Die authentische Stimme
Sie zeigen, wer gerade das gleiche Buch liest, damit man gemeinsam die Lektüre kommentieren kann. Bei E-Books erlauben sie es, schon beim Lesen die Lieblingszitate mit anderen zu teilen und manche der App-Versionen spucken Statistiken übers Leseverhalten aus.
Jan Böttcher ist als Autor in beiden Welten unterwegs: „Meinen neuen Roman hat der Verlag auch gerade an Nutzer bei Lovelybooks verteilt“, erzählt er. „Zuerst haben sie sich nur über die Songliste zum Roman ausgetauscht, die ich auf meiner Homepage veröffentlicht habe“, sagt er und klingt etwas skeptisch. Die Online-Buchanalyse unterscheide sich für ihn allein schon wegen der authentischen Stimme der Leser von einer klassischen Zeitungsrezension. Man kann dem Autor sogar Fragen schicken.
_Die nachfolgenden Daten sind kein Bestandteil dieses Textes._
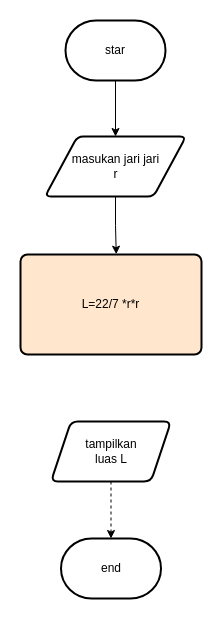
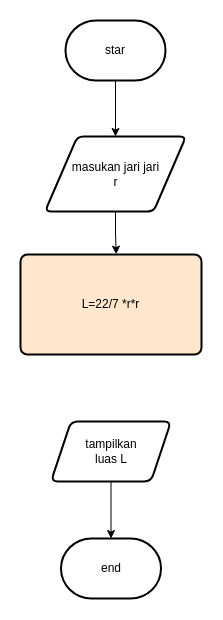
  <mxCell id="0" />
  <mxCell id="1" parent="0" />
  <mxCell id="2" style="edgeStyle=orthogonalEdgeStyle;rounded=0;orthogonalLoop=1;jettySize=auto;html=1;exitX=0.5;exitY=1;exitDx=0;exitDy=0;exitPerimeter=0;entryX=0.5;entryY=0;entryDx=0;entryDy=0;" edge="1" parent="1" source="3" target="4"><mxGeometry relative="1" as="geometry" /></mxCell>
  <mxCell id="3" value="star" style="strokeWidth=2;html=1;shape=mxgraph.flowchart.terminator;whiteSpace=wrap;" vertex="1" parent="1"><mxGeometry x="65" y="20" width="100" height="60" as="geometry" /></mxCell>
- <mxCell id="4" value="&lt;div&gt;masukan jari jari&lt;/div&gt;&lt;div&gt;r&lt;br&gt;&lt;/div&gt;" style="shape=parallelogram;html=1;strokeWidth=2;perimeter=parallelogramPerimeter;whiteSpace=wrap;rounded=1;arcSize=12;size=0.23;" vertex="1" parent="1"><mxGeometry x="44.5" y="136" width="141" height="60" as="geometry" /></mxCell>
+ <mxCell id="4" value="&lt;div&gt;masukan jari jari&lt;/div&gt;&lt;div&gt;r&lt;br&gt;&lt;/div&gt;" style="shape=parallelogram;html=1;strokeWidth=2;perimeter=parallelogramPerimeter;whiteSpace=wrap;rounded=1;arcSize=12;size=0.23;" vertex="1" parent="1"><mxGeometry x="44.5" y="136" width="141" height="75" as="geometry" /></mxCell>
  <mxCell id="5" value="L=22/7 *r*r" style="rounded=1;whiteSpace=wrap;html=1;absoluteArcSize=1;arcSize=14;strokeWidth=2;fillColor=#ffe6cc;" vertex="1" parent="1"><mxGeometry x="20" y="254" width="181" height="100" as="geometry" /></mxCell>
  <mxCell id="6" style="edgeStyle=orthogonalEdgeStyle;rounded=0;orthogonalLoop=1;jettySize=auto;html=1;exitX=0.5;exitY=1;exitDx=0;exitDy=0;entryX=0.529;entryY=-0.003;entryDx=0;entryDy=0;entryPerimeter=0;" edge="1" parent="1" source="4" target="5"><mxGeometry relative="1" as="geometry" /></mxCell>
  <mxCell id="7" value="&lt;div&gt;tampilkan&lt;/div&gt;&lt;div&gt;luas L&lt;br&gt;&lt;/div&gt;" style="shape=parallelogram;perimeter=parallelogramPerimeter;whiteSpace=wrap;html=1;fixedSize=1;rounded=1;arcSize=14;strokeWidth=2;" vertex="1" parent="1"><mxGeometry x="50.5" y="421" width="120" height="60" as="geometry" /></mxCell>
  <mxCell id="8" value="end" style="strokeWidth=2;html=1;shape=mxgraph.flowchart.terminator;whiteSpace=wrap;" vertex="1" parent="1"><mxGeometry x="60.5" y="538" width="100" height="60" as="geometry" /></mxCell>
- <mxCell id="9" style="edgeStyle=orthogonalEdgeStyle;rounded=0;orthogonalLoop=1;jettySize=auto;html=1;exitX=0.5;exitY=1;exitDx=0;exitDy=0;entryX=0.5;entryY=0;entryDx=0;entryDy=0;entryPerimeter=0;dashed=1;" edge="1" parent="1" source="7" target="8"><mxGeometry relative="1" as="geometry" /></mxCell>
+ <mxCell id="9" style="edgeStyle=orthogonalEdgeStyle;rounded=0;orthogonalLoop=1;jettySize=auto;html=1;exitX=0.5;exitY=1;exitDx=0;exitDy=0;entryX=0.5;entryY=0;entryDx=0;entryDy=0;entryPerimeter=0;" edge="1" parent="1" source="7" target="8"><mxGeometry relative="1" as="geometry" /></mxCell>
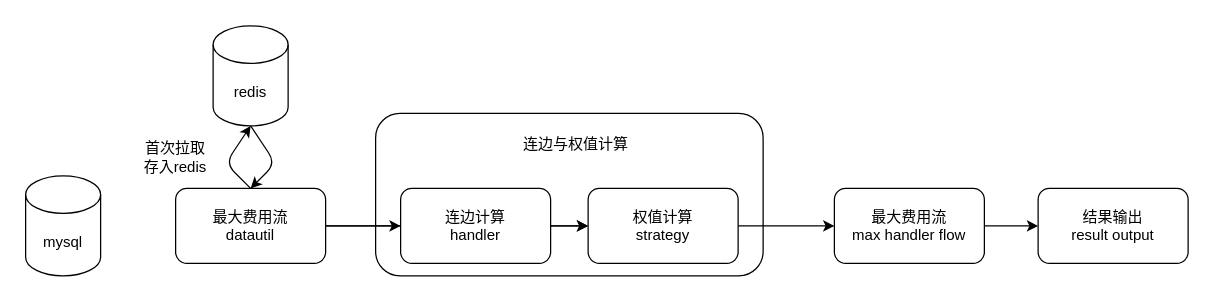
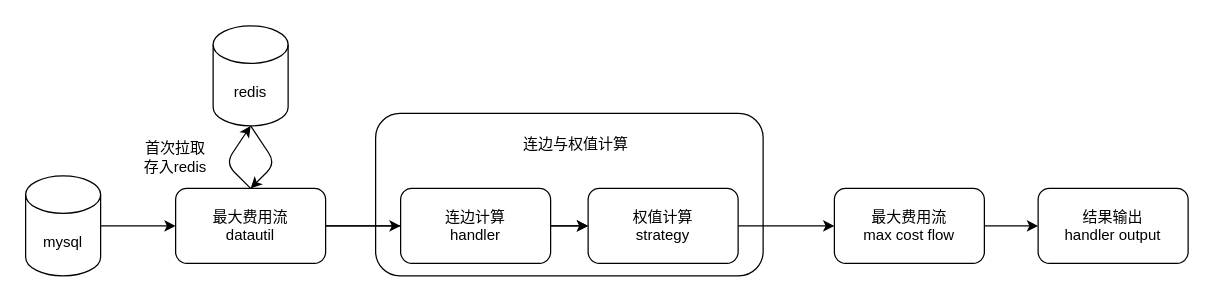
  <mxCell id="0" />
  <mxCell id="1" parent="0" />
  <mxCell id="2" value="" style="rounded=1;whiteSpace=wrap;html=1;" parent="1" vertex="1"><mxGeometry x="300" y="90" width="310" height="130" as="geometry" /></mxCell>
  <mxCell id="3" value="" style="edgeStyle=none;rounded=1;html=1;strokeColor=default;startArrow=none;startFill=0;endArrow=classic;endFill=1;" parent="1" source="4" target="19" edge="1"><mxGeometry relative="1" as="geometry" /></mxCell>
- <mxCell id="4" value="最大费用流&lt;br&gt;max handler flow" style="rounded=1;whiteSpace=wrap;html=1;" parent="1" vertex="1"><mxGeometry x="667" y="150" width="120" height="60" as="geometry" /></mxCell>
+ <mxCell id="4" value="最大费用流&lt;br&gt;max cost flow" style="rounded=1;whiteSpace=wrap;html=1;" parent="1" vertex="1"><mxGeometry x="667" y="150" width="120" height="60" as="geometry" /></mxCell>
+ <mxCell id="5" value="" style="edgeStyle=none;html=1;" parent="1" source="6" target="10" edge="1"><mxGeometry relative="1" as="geometry" /></mxCell>
  <mxCell id="6" value="mysql" style="shape=cylinder3;whiteSpace=wrap;html=1;boundedLbl=1;backgroundOutline=1;size=15;" parent="1" vertex="1"><mxGeometry x="20" y="140" width="60" height="80" as="geometry" /></mxCell>
  <mxCell id="7" value="redis" style="shape=cylinder3;whiteSpace=wrap;html=1;boundedLbl=1;backgroundOutline=1;size=15;" parent="1" vertex="1"><mxGeometry x="170" y="20" width="60" height="80" as="geometry" /></mxCell>
  <mxCell id="8" value="" style="edgeStyle=none;rounded=1;html=1;strokeColor=default;startArrow=classic;startFill=1;exitX=0.5;exitY=0;exitDx=0;exitDy=0;endArrow=none;endFill=0;" parent="1" source="10" edge="1"><mxGeometry relative="1" as="geometry"><mxPoint x="200" y="100" as="targetPoint" /><Array as="points"><mxPoint x="220" y="130" /></Array></mxGeometry></mxCell>
  <mxCell id="9" value="" style="edgeStyle=none;rounded=1;html=1;strokeColor=default;startArrow=none;startFill=0;endArrow=classic;endFill=1;" parent="1" source="10" edge="1"><mxGeometry relative="1" as="geometry"><mxPoint x="330" y="180" as="targetPoint" /></mxGeometry></mxCell>
  <mxCell id="10" value="最大费用流&lt;br&gt;datautil" style="rounded=1;whiteSpace=wrap;html=1;" parent="1" vertex="1"><mxGeometry x="140" y="150" width="120" height="60" as="geometry" /></mxCell>
  <mxCell id="11" value="" style="edgeStyle=none;html=1;rounded=1;strokeColor=default;startArrow=none;startFill=0;entryX=0.5;entryY=1;entryDx=0;entryDy=0;entryPerimeter=0;exitX=0.5;exitY=0;exitDx=0;exitDy=0;" parent="1" source="10" target="7" edge="1"><mxGeometry relative="1" as="geometry"><mxPoint x="192" y="160" as="sourcePoint" /><mxPoint x="192.857" y="110" as="targetPoint" /><Array as="points"><mxPoint x="180" y="130" /></Array></mxGeometry></mxCell>
  <mxCell id="12" value="首次拉取&lt;br&gt;存入redis" style="text;html=1;strokeColor=none;fillColor=none;align=center;verticalAlign=middle;whiteSpace=wrap;rounded=0;" parent="1" vertex="1"><mxGeometry x="100" y="110" width="80" height="30" as="geometry" /></mxCell>
  <mxCell id="13" value="连边与权值计算" style="text;html=1;strokeColor=none;fillColor=none;align=center;verticalAlign=middle;whiteSpace=wrap;rounded=0;" parent="1" vertex="1"><mxGeometry x="402.5" y="100" width="115" height="30" as="geometry" /></mxCell>
  <mxCell id="14" value="" style="edgeStyle=none;rounded=1;html=1;strokeColor=default;startArrow=classic;startFill=1;endArrow=none;endFill=0;" parent="1" target="10" edge="1"><mxGeometry relative="1" as="geometry"><mxPoint x="320" y="180" as="sourcePoint" /></mxGeometry></mxCell>
  <mxCell id="15" value="连边计算&lt;br&gt;handler" style="rounded=1;whiteSpace=wrap;html=1;" parent="1" vertex="1"><mxGeometry x="320" y="150" width="120" height="60" as="geometry" /></mxCell>
  <mxCell id="16" value="" style="edgeStyle=none;rounded=1;html=1;strokeColor=default;startArrow=classic;startFill=1;endArrow=none;endFill=0;" parent="1" source="18" target="15" edge="1"><mxGeometry relative="1" as="geometry" /></mxCell>
  <mxCell id="17" value="" style="edgeStyle=none;rounded=1;html=1;strokeColor=default;startArrow=none;startFill=0;endArrow=classic;endFill=1;" parent="1" source="18" target="4" edge="1"><mxGeometry relative="1" as="geometry" /></mxCell>
  <mxCell id="18" value="权值计算&lt;br&gt;strategy" style="rounded=1;whiteSpace=wrap;html=1;" parent="1" vertex="1"><mxGeometry x="470" y="150" width="120" height="60" as="geometry" /></mxCell>
- <mxCell id="19" value="结果输出&lt;br&gt;result output" style="rounded=1;whiteSpace=wrap;html=1;" parent="1" vertex="1"><mxGeometry x="830" y="150" width="120" height="60" as="geometry" /></mxCell>
+ <mxCell id="19" value="结果输出&lt;br&gt;handler output" style="rounded=1;whiteSpace=wrap;html=1;" parent="1" vertex="1"><mxGeometry x="830" y="150" width="120" height="60" as="geometry" /></mxCell>
  <mxCell id="20" value="" style="edgeStyle=none;rounded=1;html=1;strokeColor=default;startArrow=classic;startFill=1;endArrow=none;endFill=0;entryX=1;entryY=0.5;entryDx=0;entryDy=0;" parent="1" source="18" target="15" edge="1"><mxGeometry relative="1" as="geometry"><mxPoint x="330" y="190" as="sourcePoint" /><mxPoint x="270" y="190" as="targetPoint" /></mxGeometry></mxCell>
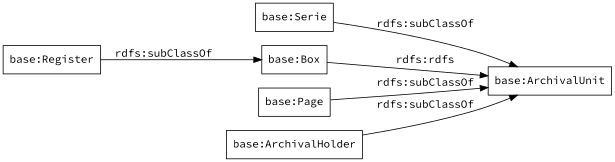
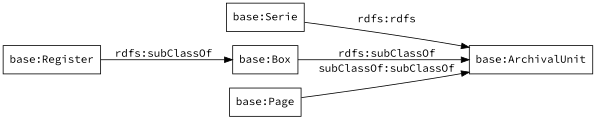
  digraph {
    fontname="Source Code Pro"
    rankdir=LR
    node [color=black fontname="Source Code Pro" shape=rectangle]
    edge [fontname="Source Code Pro"]
    "base:Serie"
    "base:ArchivalUnit"
    "base:Register"
    "base:Box"
    "base:Page"
-   "base:ArchivalHolder"
-   "base:Serie" -> "base:ArchivalUnit" [label="rdfs:subClassOf"]
+   "base:Serie" -> "base:ArchivalUnit" [label="rdfs:rdfs"]
    "base:Register" -> "base:Box" [label="rdfs:subClassOf"]
-   "base:Box" -> "base:ArchivalUnit" [label="rdfs:rdfs"]
-   "base:Page" -> "base:ArchivalUnit" [label="rdfs:subClassOf"]
-   "base:ArchivalHolder" -> "base:ArchivalUnit" [label="rdfs:subClassOf"]
+   "base:Box" -> "base:ArchivalUnit" [label="rdfs:subClassOf"]
+   "base:Page" -> "base:ArchivalUnit" [label="subClassOf:subClassOf"]
  }
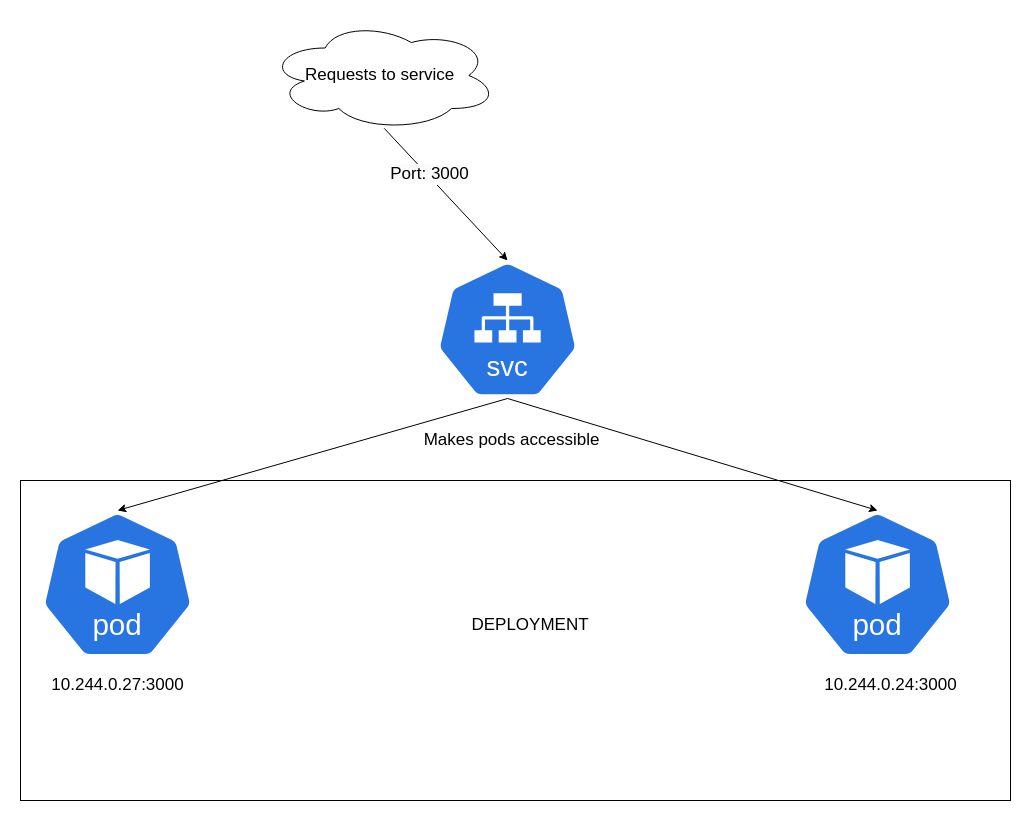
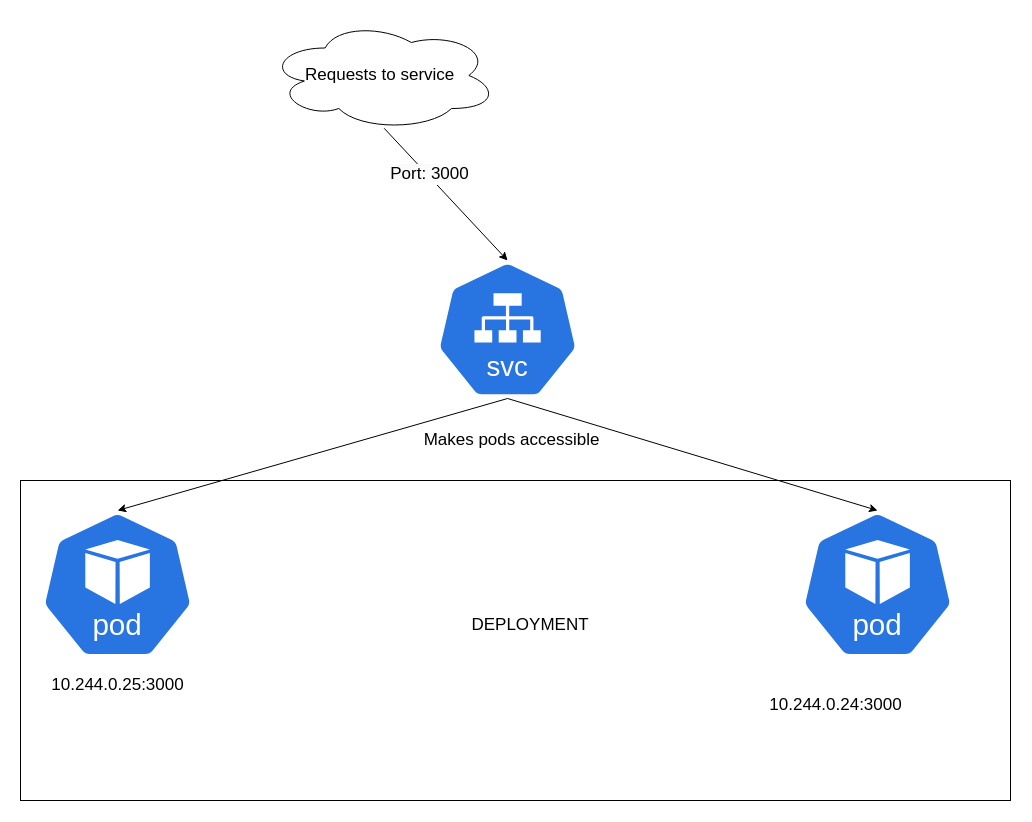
  <mxCell id="0" />
  <mxCell id="1" parent="0" />
  <mxCell id="2" value="" style="rounded=0;whiteSpace=wrap;html=1;" vertex="1" parent="1"><mxGeometry x="20" y="480" width="990" height="320" as="geometry" /></mxCell>
  <mxCell id="3" value="" style="aspect=fixed;sketch=0;html=1;dashed=0;whitespace=wrap;verticalLabelPosition=bottom;verticalAlign=top;fillColor=#2875E2;strokeColor=#ffffff;points=[[0.005,0.63,0],[0.1,0.2,0],[0.9,0.2,0],[0.5,0,0],[0.995,0.63,0],[0.72,0.99,0],[0.5,1,0],[0.28,0.99,0]];shape=mxgraph.kubernetes.icon2;kubernetesLabel=1;prIcon=pod" parent="1" vertex="1"><mxGeometry x="40" y="510" width="154.17" height="148" as="geometry" /></mxCell>
  <mxCell id="4" value="" style="aspect=fixed;sketch=0;html=1;dashed=0;whitespace=wrap;verticalLabelPosition=bottom;verticalAlign=top;fillColor=#2875E2;strokeColor=#ffffff;points=[[0.005,0.63,0],[0.1,0.2,0],[0.9,0.2,0],[0.5,0,0],[0.995,0.63,0],[0.72,0.99,0],[0.5,1,0],[0.28,0.99,0]];shape=mxgraph.kubernetes.icon2;kubernetesLabel=1;prIcon=svc" parent="1" vertex="1"><mxGeometry x="435.21" y="260" width="143.75" height="138" as="geometry" /></mxCell>
  <mxCell id="5" value="" style="endArrow=classic;html=1;rounded=0;exitX=0.5;exitY=1;exitDx=0;exitDy=0;exitPerimeter=0;entryX=0.5;entryY=0;entryDx=0;entryDy=0;entryPerimeter=0;" parent="1" source="4" target="3" edge="1"><mxGeometry width="50" height="50" relative="1" as="geometry"><mxPoint x="570" y="610" as="sourcePoint" /><mxPoint x="620" y="560" as="targetPoint" /></mxGeometry></mxCell>
  <mxCell id="6" value="&lt;font style=&quot;font-size: 17px;&quot;&gt;Makes pods accessible&lt;/font&gt;" style="edgeLabel;html=1;align=center;verticalAlign=middle;resizable=0;points=[];" parent="5" vertex="1" connectable="0"><mxGeometry x="-0.289" relative="1" as="geometry"><mxPoint x="142" y="2" as="offset" /></mxGeometry></mxCell>
- <mxCell id="7" value="&lt;font style=&quot;font-size: 17px;&quot;&gt;10.244.0.27:3000&lt;/font&gt;&lt;div&gt;&lt;span style=&quot;font-size: 17px;&quot;&gt;&lt;br&gt;&lt;/span&gt;&lt;div style=&quot;font-size: 17px;&quot;&gt;&lt;br&gt;&lt;/div&gt;&lt;/div&gt;" style="text;html=1;align=center;verticalAlign=middle;resizable=0;points=[];autosize=1;strokeColor=none;fillColor=none;" parent="1" vertex="1"><mxGeometry x="37.08" y="670" width="160" height="70" as="geometry" /></mxCell>
+ <mxCell id="7" value="&lt;font style=&quot;font-size: 17px;&quot;&gt;10.244.0.25:3000&lt;/font&gt;&lt;div&gt;&lt;span style=&quot;font-size: 17px;&quot;&gt;&lt;br&gt;&lt;/span&gt;&lt;div style=&quot;font-size: 17px;&quot;&gt;&lt;br&gt;&lt;/div&gt;&lt;/div&gt;" style="text;html=1;align=center;verticalAlign=middle;resizable=0;points=[];autosize=1;strokeColor=none;fillColor=none;" parent="1" vertex="1"><mxGeometry x="37.08" y="670" width="160" height="70" as="geometry" /></mxCell>
  <mxCell id="8" value="" style="endArrow=classic;html=1;rounded=0;entryX=0.5;entryY=0;entryDx=0;entryDy=0;entryPerimeter=0;exitX=0.507;exitY=0.98;exitDx=0;exitDy=0;exitPerimeter=0;" parent="1" source="10" target="4" edge="1"><mxGeometry width="50" height="50" relative="1" as="geometry"><mxPoint x="507" y="130" as="sourcePoint" /><mxPoint x="610" y="270" as="targetPoint" /></mxGeometry></mxCell>
  <mxCell id="9" value="&lt;span style=&quot;font-size: 17px; background-color: rgb(251, 251, 251);&quot;&gt;Port: 3000&lt;/span&gt;" style="edgeLabel;html=1;align=center;verticalAlign=middle;resizable=0;points=[];" parent="8" vertex="1" connectable="0"><mxGeometry x="-0.287" y="1" relative="1" as="geometry"><mxPoint as="offset" /></mxGeometry></mxCell>
  <mxCell id="10" value="&lt;font style=&quot;font-size: 17px;&quot;&gt;Requests to service&lt;span style=&quot;background-color: initial;&quot;&gt;&amp;nbsp;&lt;/span&gt;&lt;/font&gt;" style="ellipse;shape=cloud;whiteSpace=wrap;html=1;" parent="1" vertex="1"><mxGeometry x="267.08" y="20" width="230" height="110" as="geometry" /></mxCell>
  <mxCell id="11" value="" style="aspect=fixed;sketch=0;html=1;dashed=0;whitespace=wrap;verticalLabelPosition=bottom;verticalAlign=top;fillColor=#2875E2;strokeColor=#ffffff;points=[[0.005,0.63,0],[0.1,0.2,0],[0.9,0.2,0],[0.5,0,0],[0.995,0.63,0],[0.72,0.99,0],[0.5,1,0],[0.28,0.99,0]];shape=mxgraph.kubernetes.icon2;kubernetesLabel=1;prIcon=pod" vertex="1" parent="1"><mxGeometry x="800" y="510" width="154.17" height="148" as="geometry" /></mxCell>
  <mxCell id="12" value="" style="endArrow=classic;html=1;rounded=0;exitX=0.5;exitY=1;exitDx=0;exitDy=0;exitPerimeter=0;entryX=0.5;entryY=0;entryDx=0;entryDy=0;entryPerimeter=0;" edge="1" parent="1" source="4" target="11"><mxGeometry width="50" height="50" relative="1" as="geometry"><mxPoint x="710" y="610" as="sourcePoint" /><mxPoint x="760" y="560" as="targetPoint" /></mxGeometry></mxCell>
- <mxCell id="13" value="&lt;font style=&quot;font-size: 17px;&quot;&gt;10.244.0.24:3000&lt;/font&gt;" style="text;html=1;align=center;verticalAlign=middle;resizable=0;points=[];autosize=1;strokeColor=none;fillColor=none;" vertex="1" parent="1"><mxGeometry x="810" y="670" width="160" height="30" as="geometry" /></mxCell>
+ <mxCell id="13" value="&lt;font style=&quot;font-size: 17px;&quot;&gt;10.244.0.24:3000&lt;/font&gt;" style="text;html=1;align=center;verticalAlign=middle;resizable=0;points=[];autosize=1;strokeColor=none;fillColor=none;" vertex="1" parent="1"><mxGeometry x="755" y="690" width="160" height="30" as="geometry" /></mxCell>
  <mxCell id="14" value="&lt;font style=&quot;font-size: 17px;&quot;&gt;DEPLOYMENT&lt;/font&gt;" style="text;html=1;align=center;verticalAlign=middle;whiteSpace=wrap;rounded=0;" vertex="1" parent="1"><mxGeometry x="500" y="610" width="60" height="30" as="geometry" /></mxCell>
Roland, der seit anderthalb Jahren im Berliner Lesekreis mitliest, kann ihren Spielarten im Internet weniger abgewinnen: „Online ist das kein Gespräch“, findet er, „das hat nicht die Dynamik unserer Debatten.“ Die Verlagerung der Lesekreise ins Netz geht jedoch weiter. Auch Autorin Joanne K. Rowling baut mit Pottermore eine Social-Reading-Seite für ihr Harry Potter-Epos auf, mit Geschichten aus ihrer Schreibwerkstatt, Lese-Forum und Mitschreib-Gelegenheit. Eine innovative Kollektivlektüre im Netz war in Deutschland das große Wett-Lesen und Wett-Interpretieren von David Foster Wallaces Unendlicher Spaß: Zum Erscheinen des Buchs in der deutschen Übersetzung dokumentierten 100 Tage lang mehr als 30 Autoren ihre Lektüreerfahrung.
Beim Lesekreis in Berlin steht das Buch für Dezember bereits fest: Es ist Judith Schalanskys Lehrerinnenroman Der Hals der Giraffe. Die Wahl war einstimmig.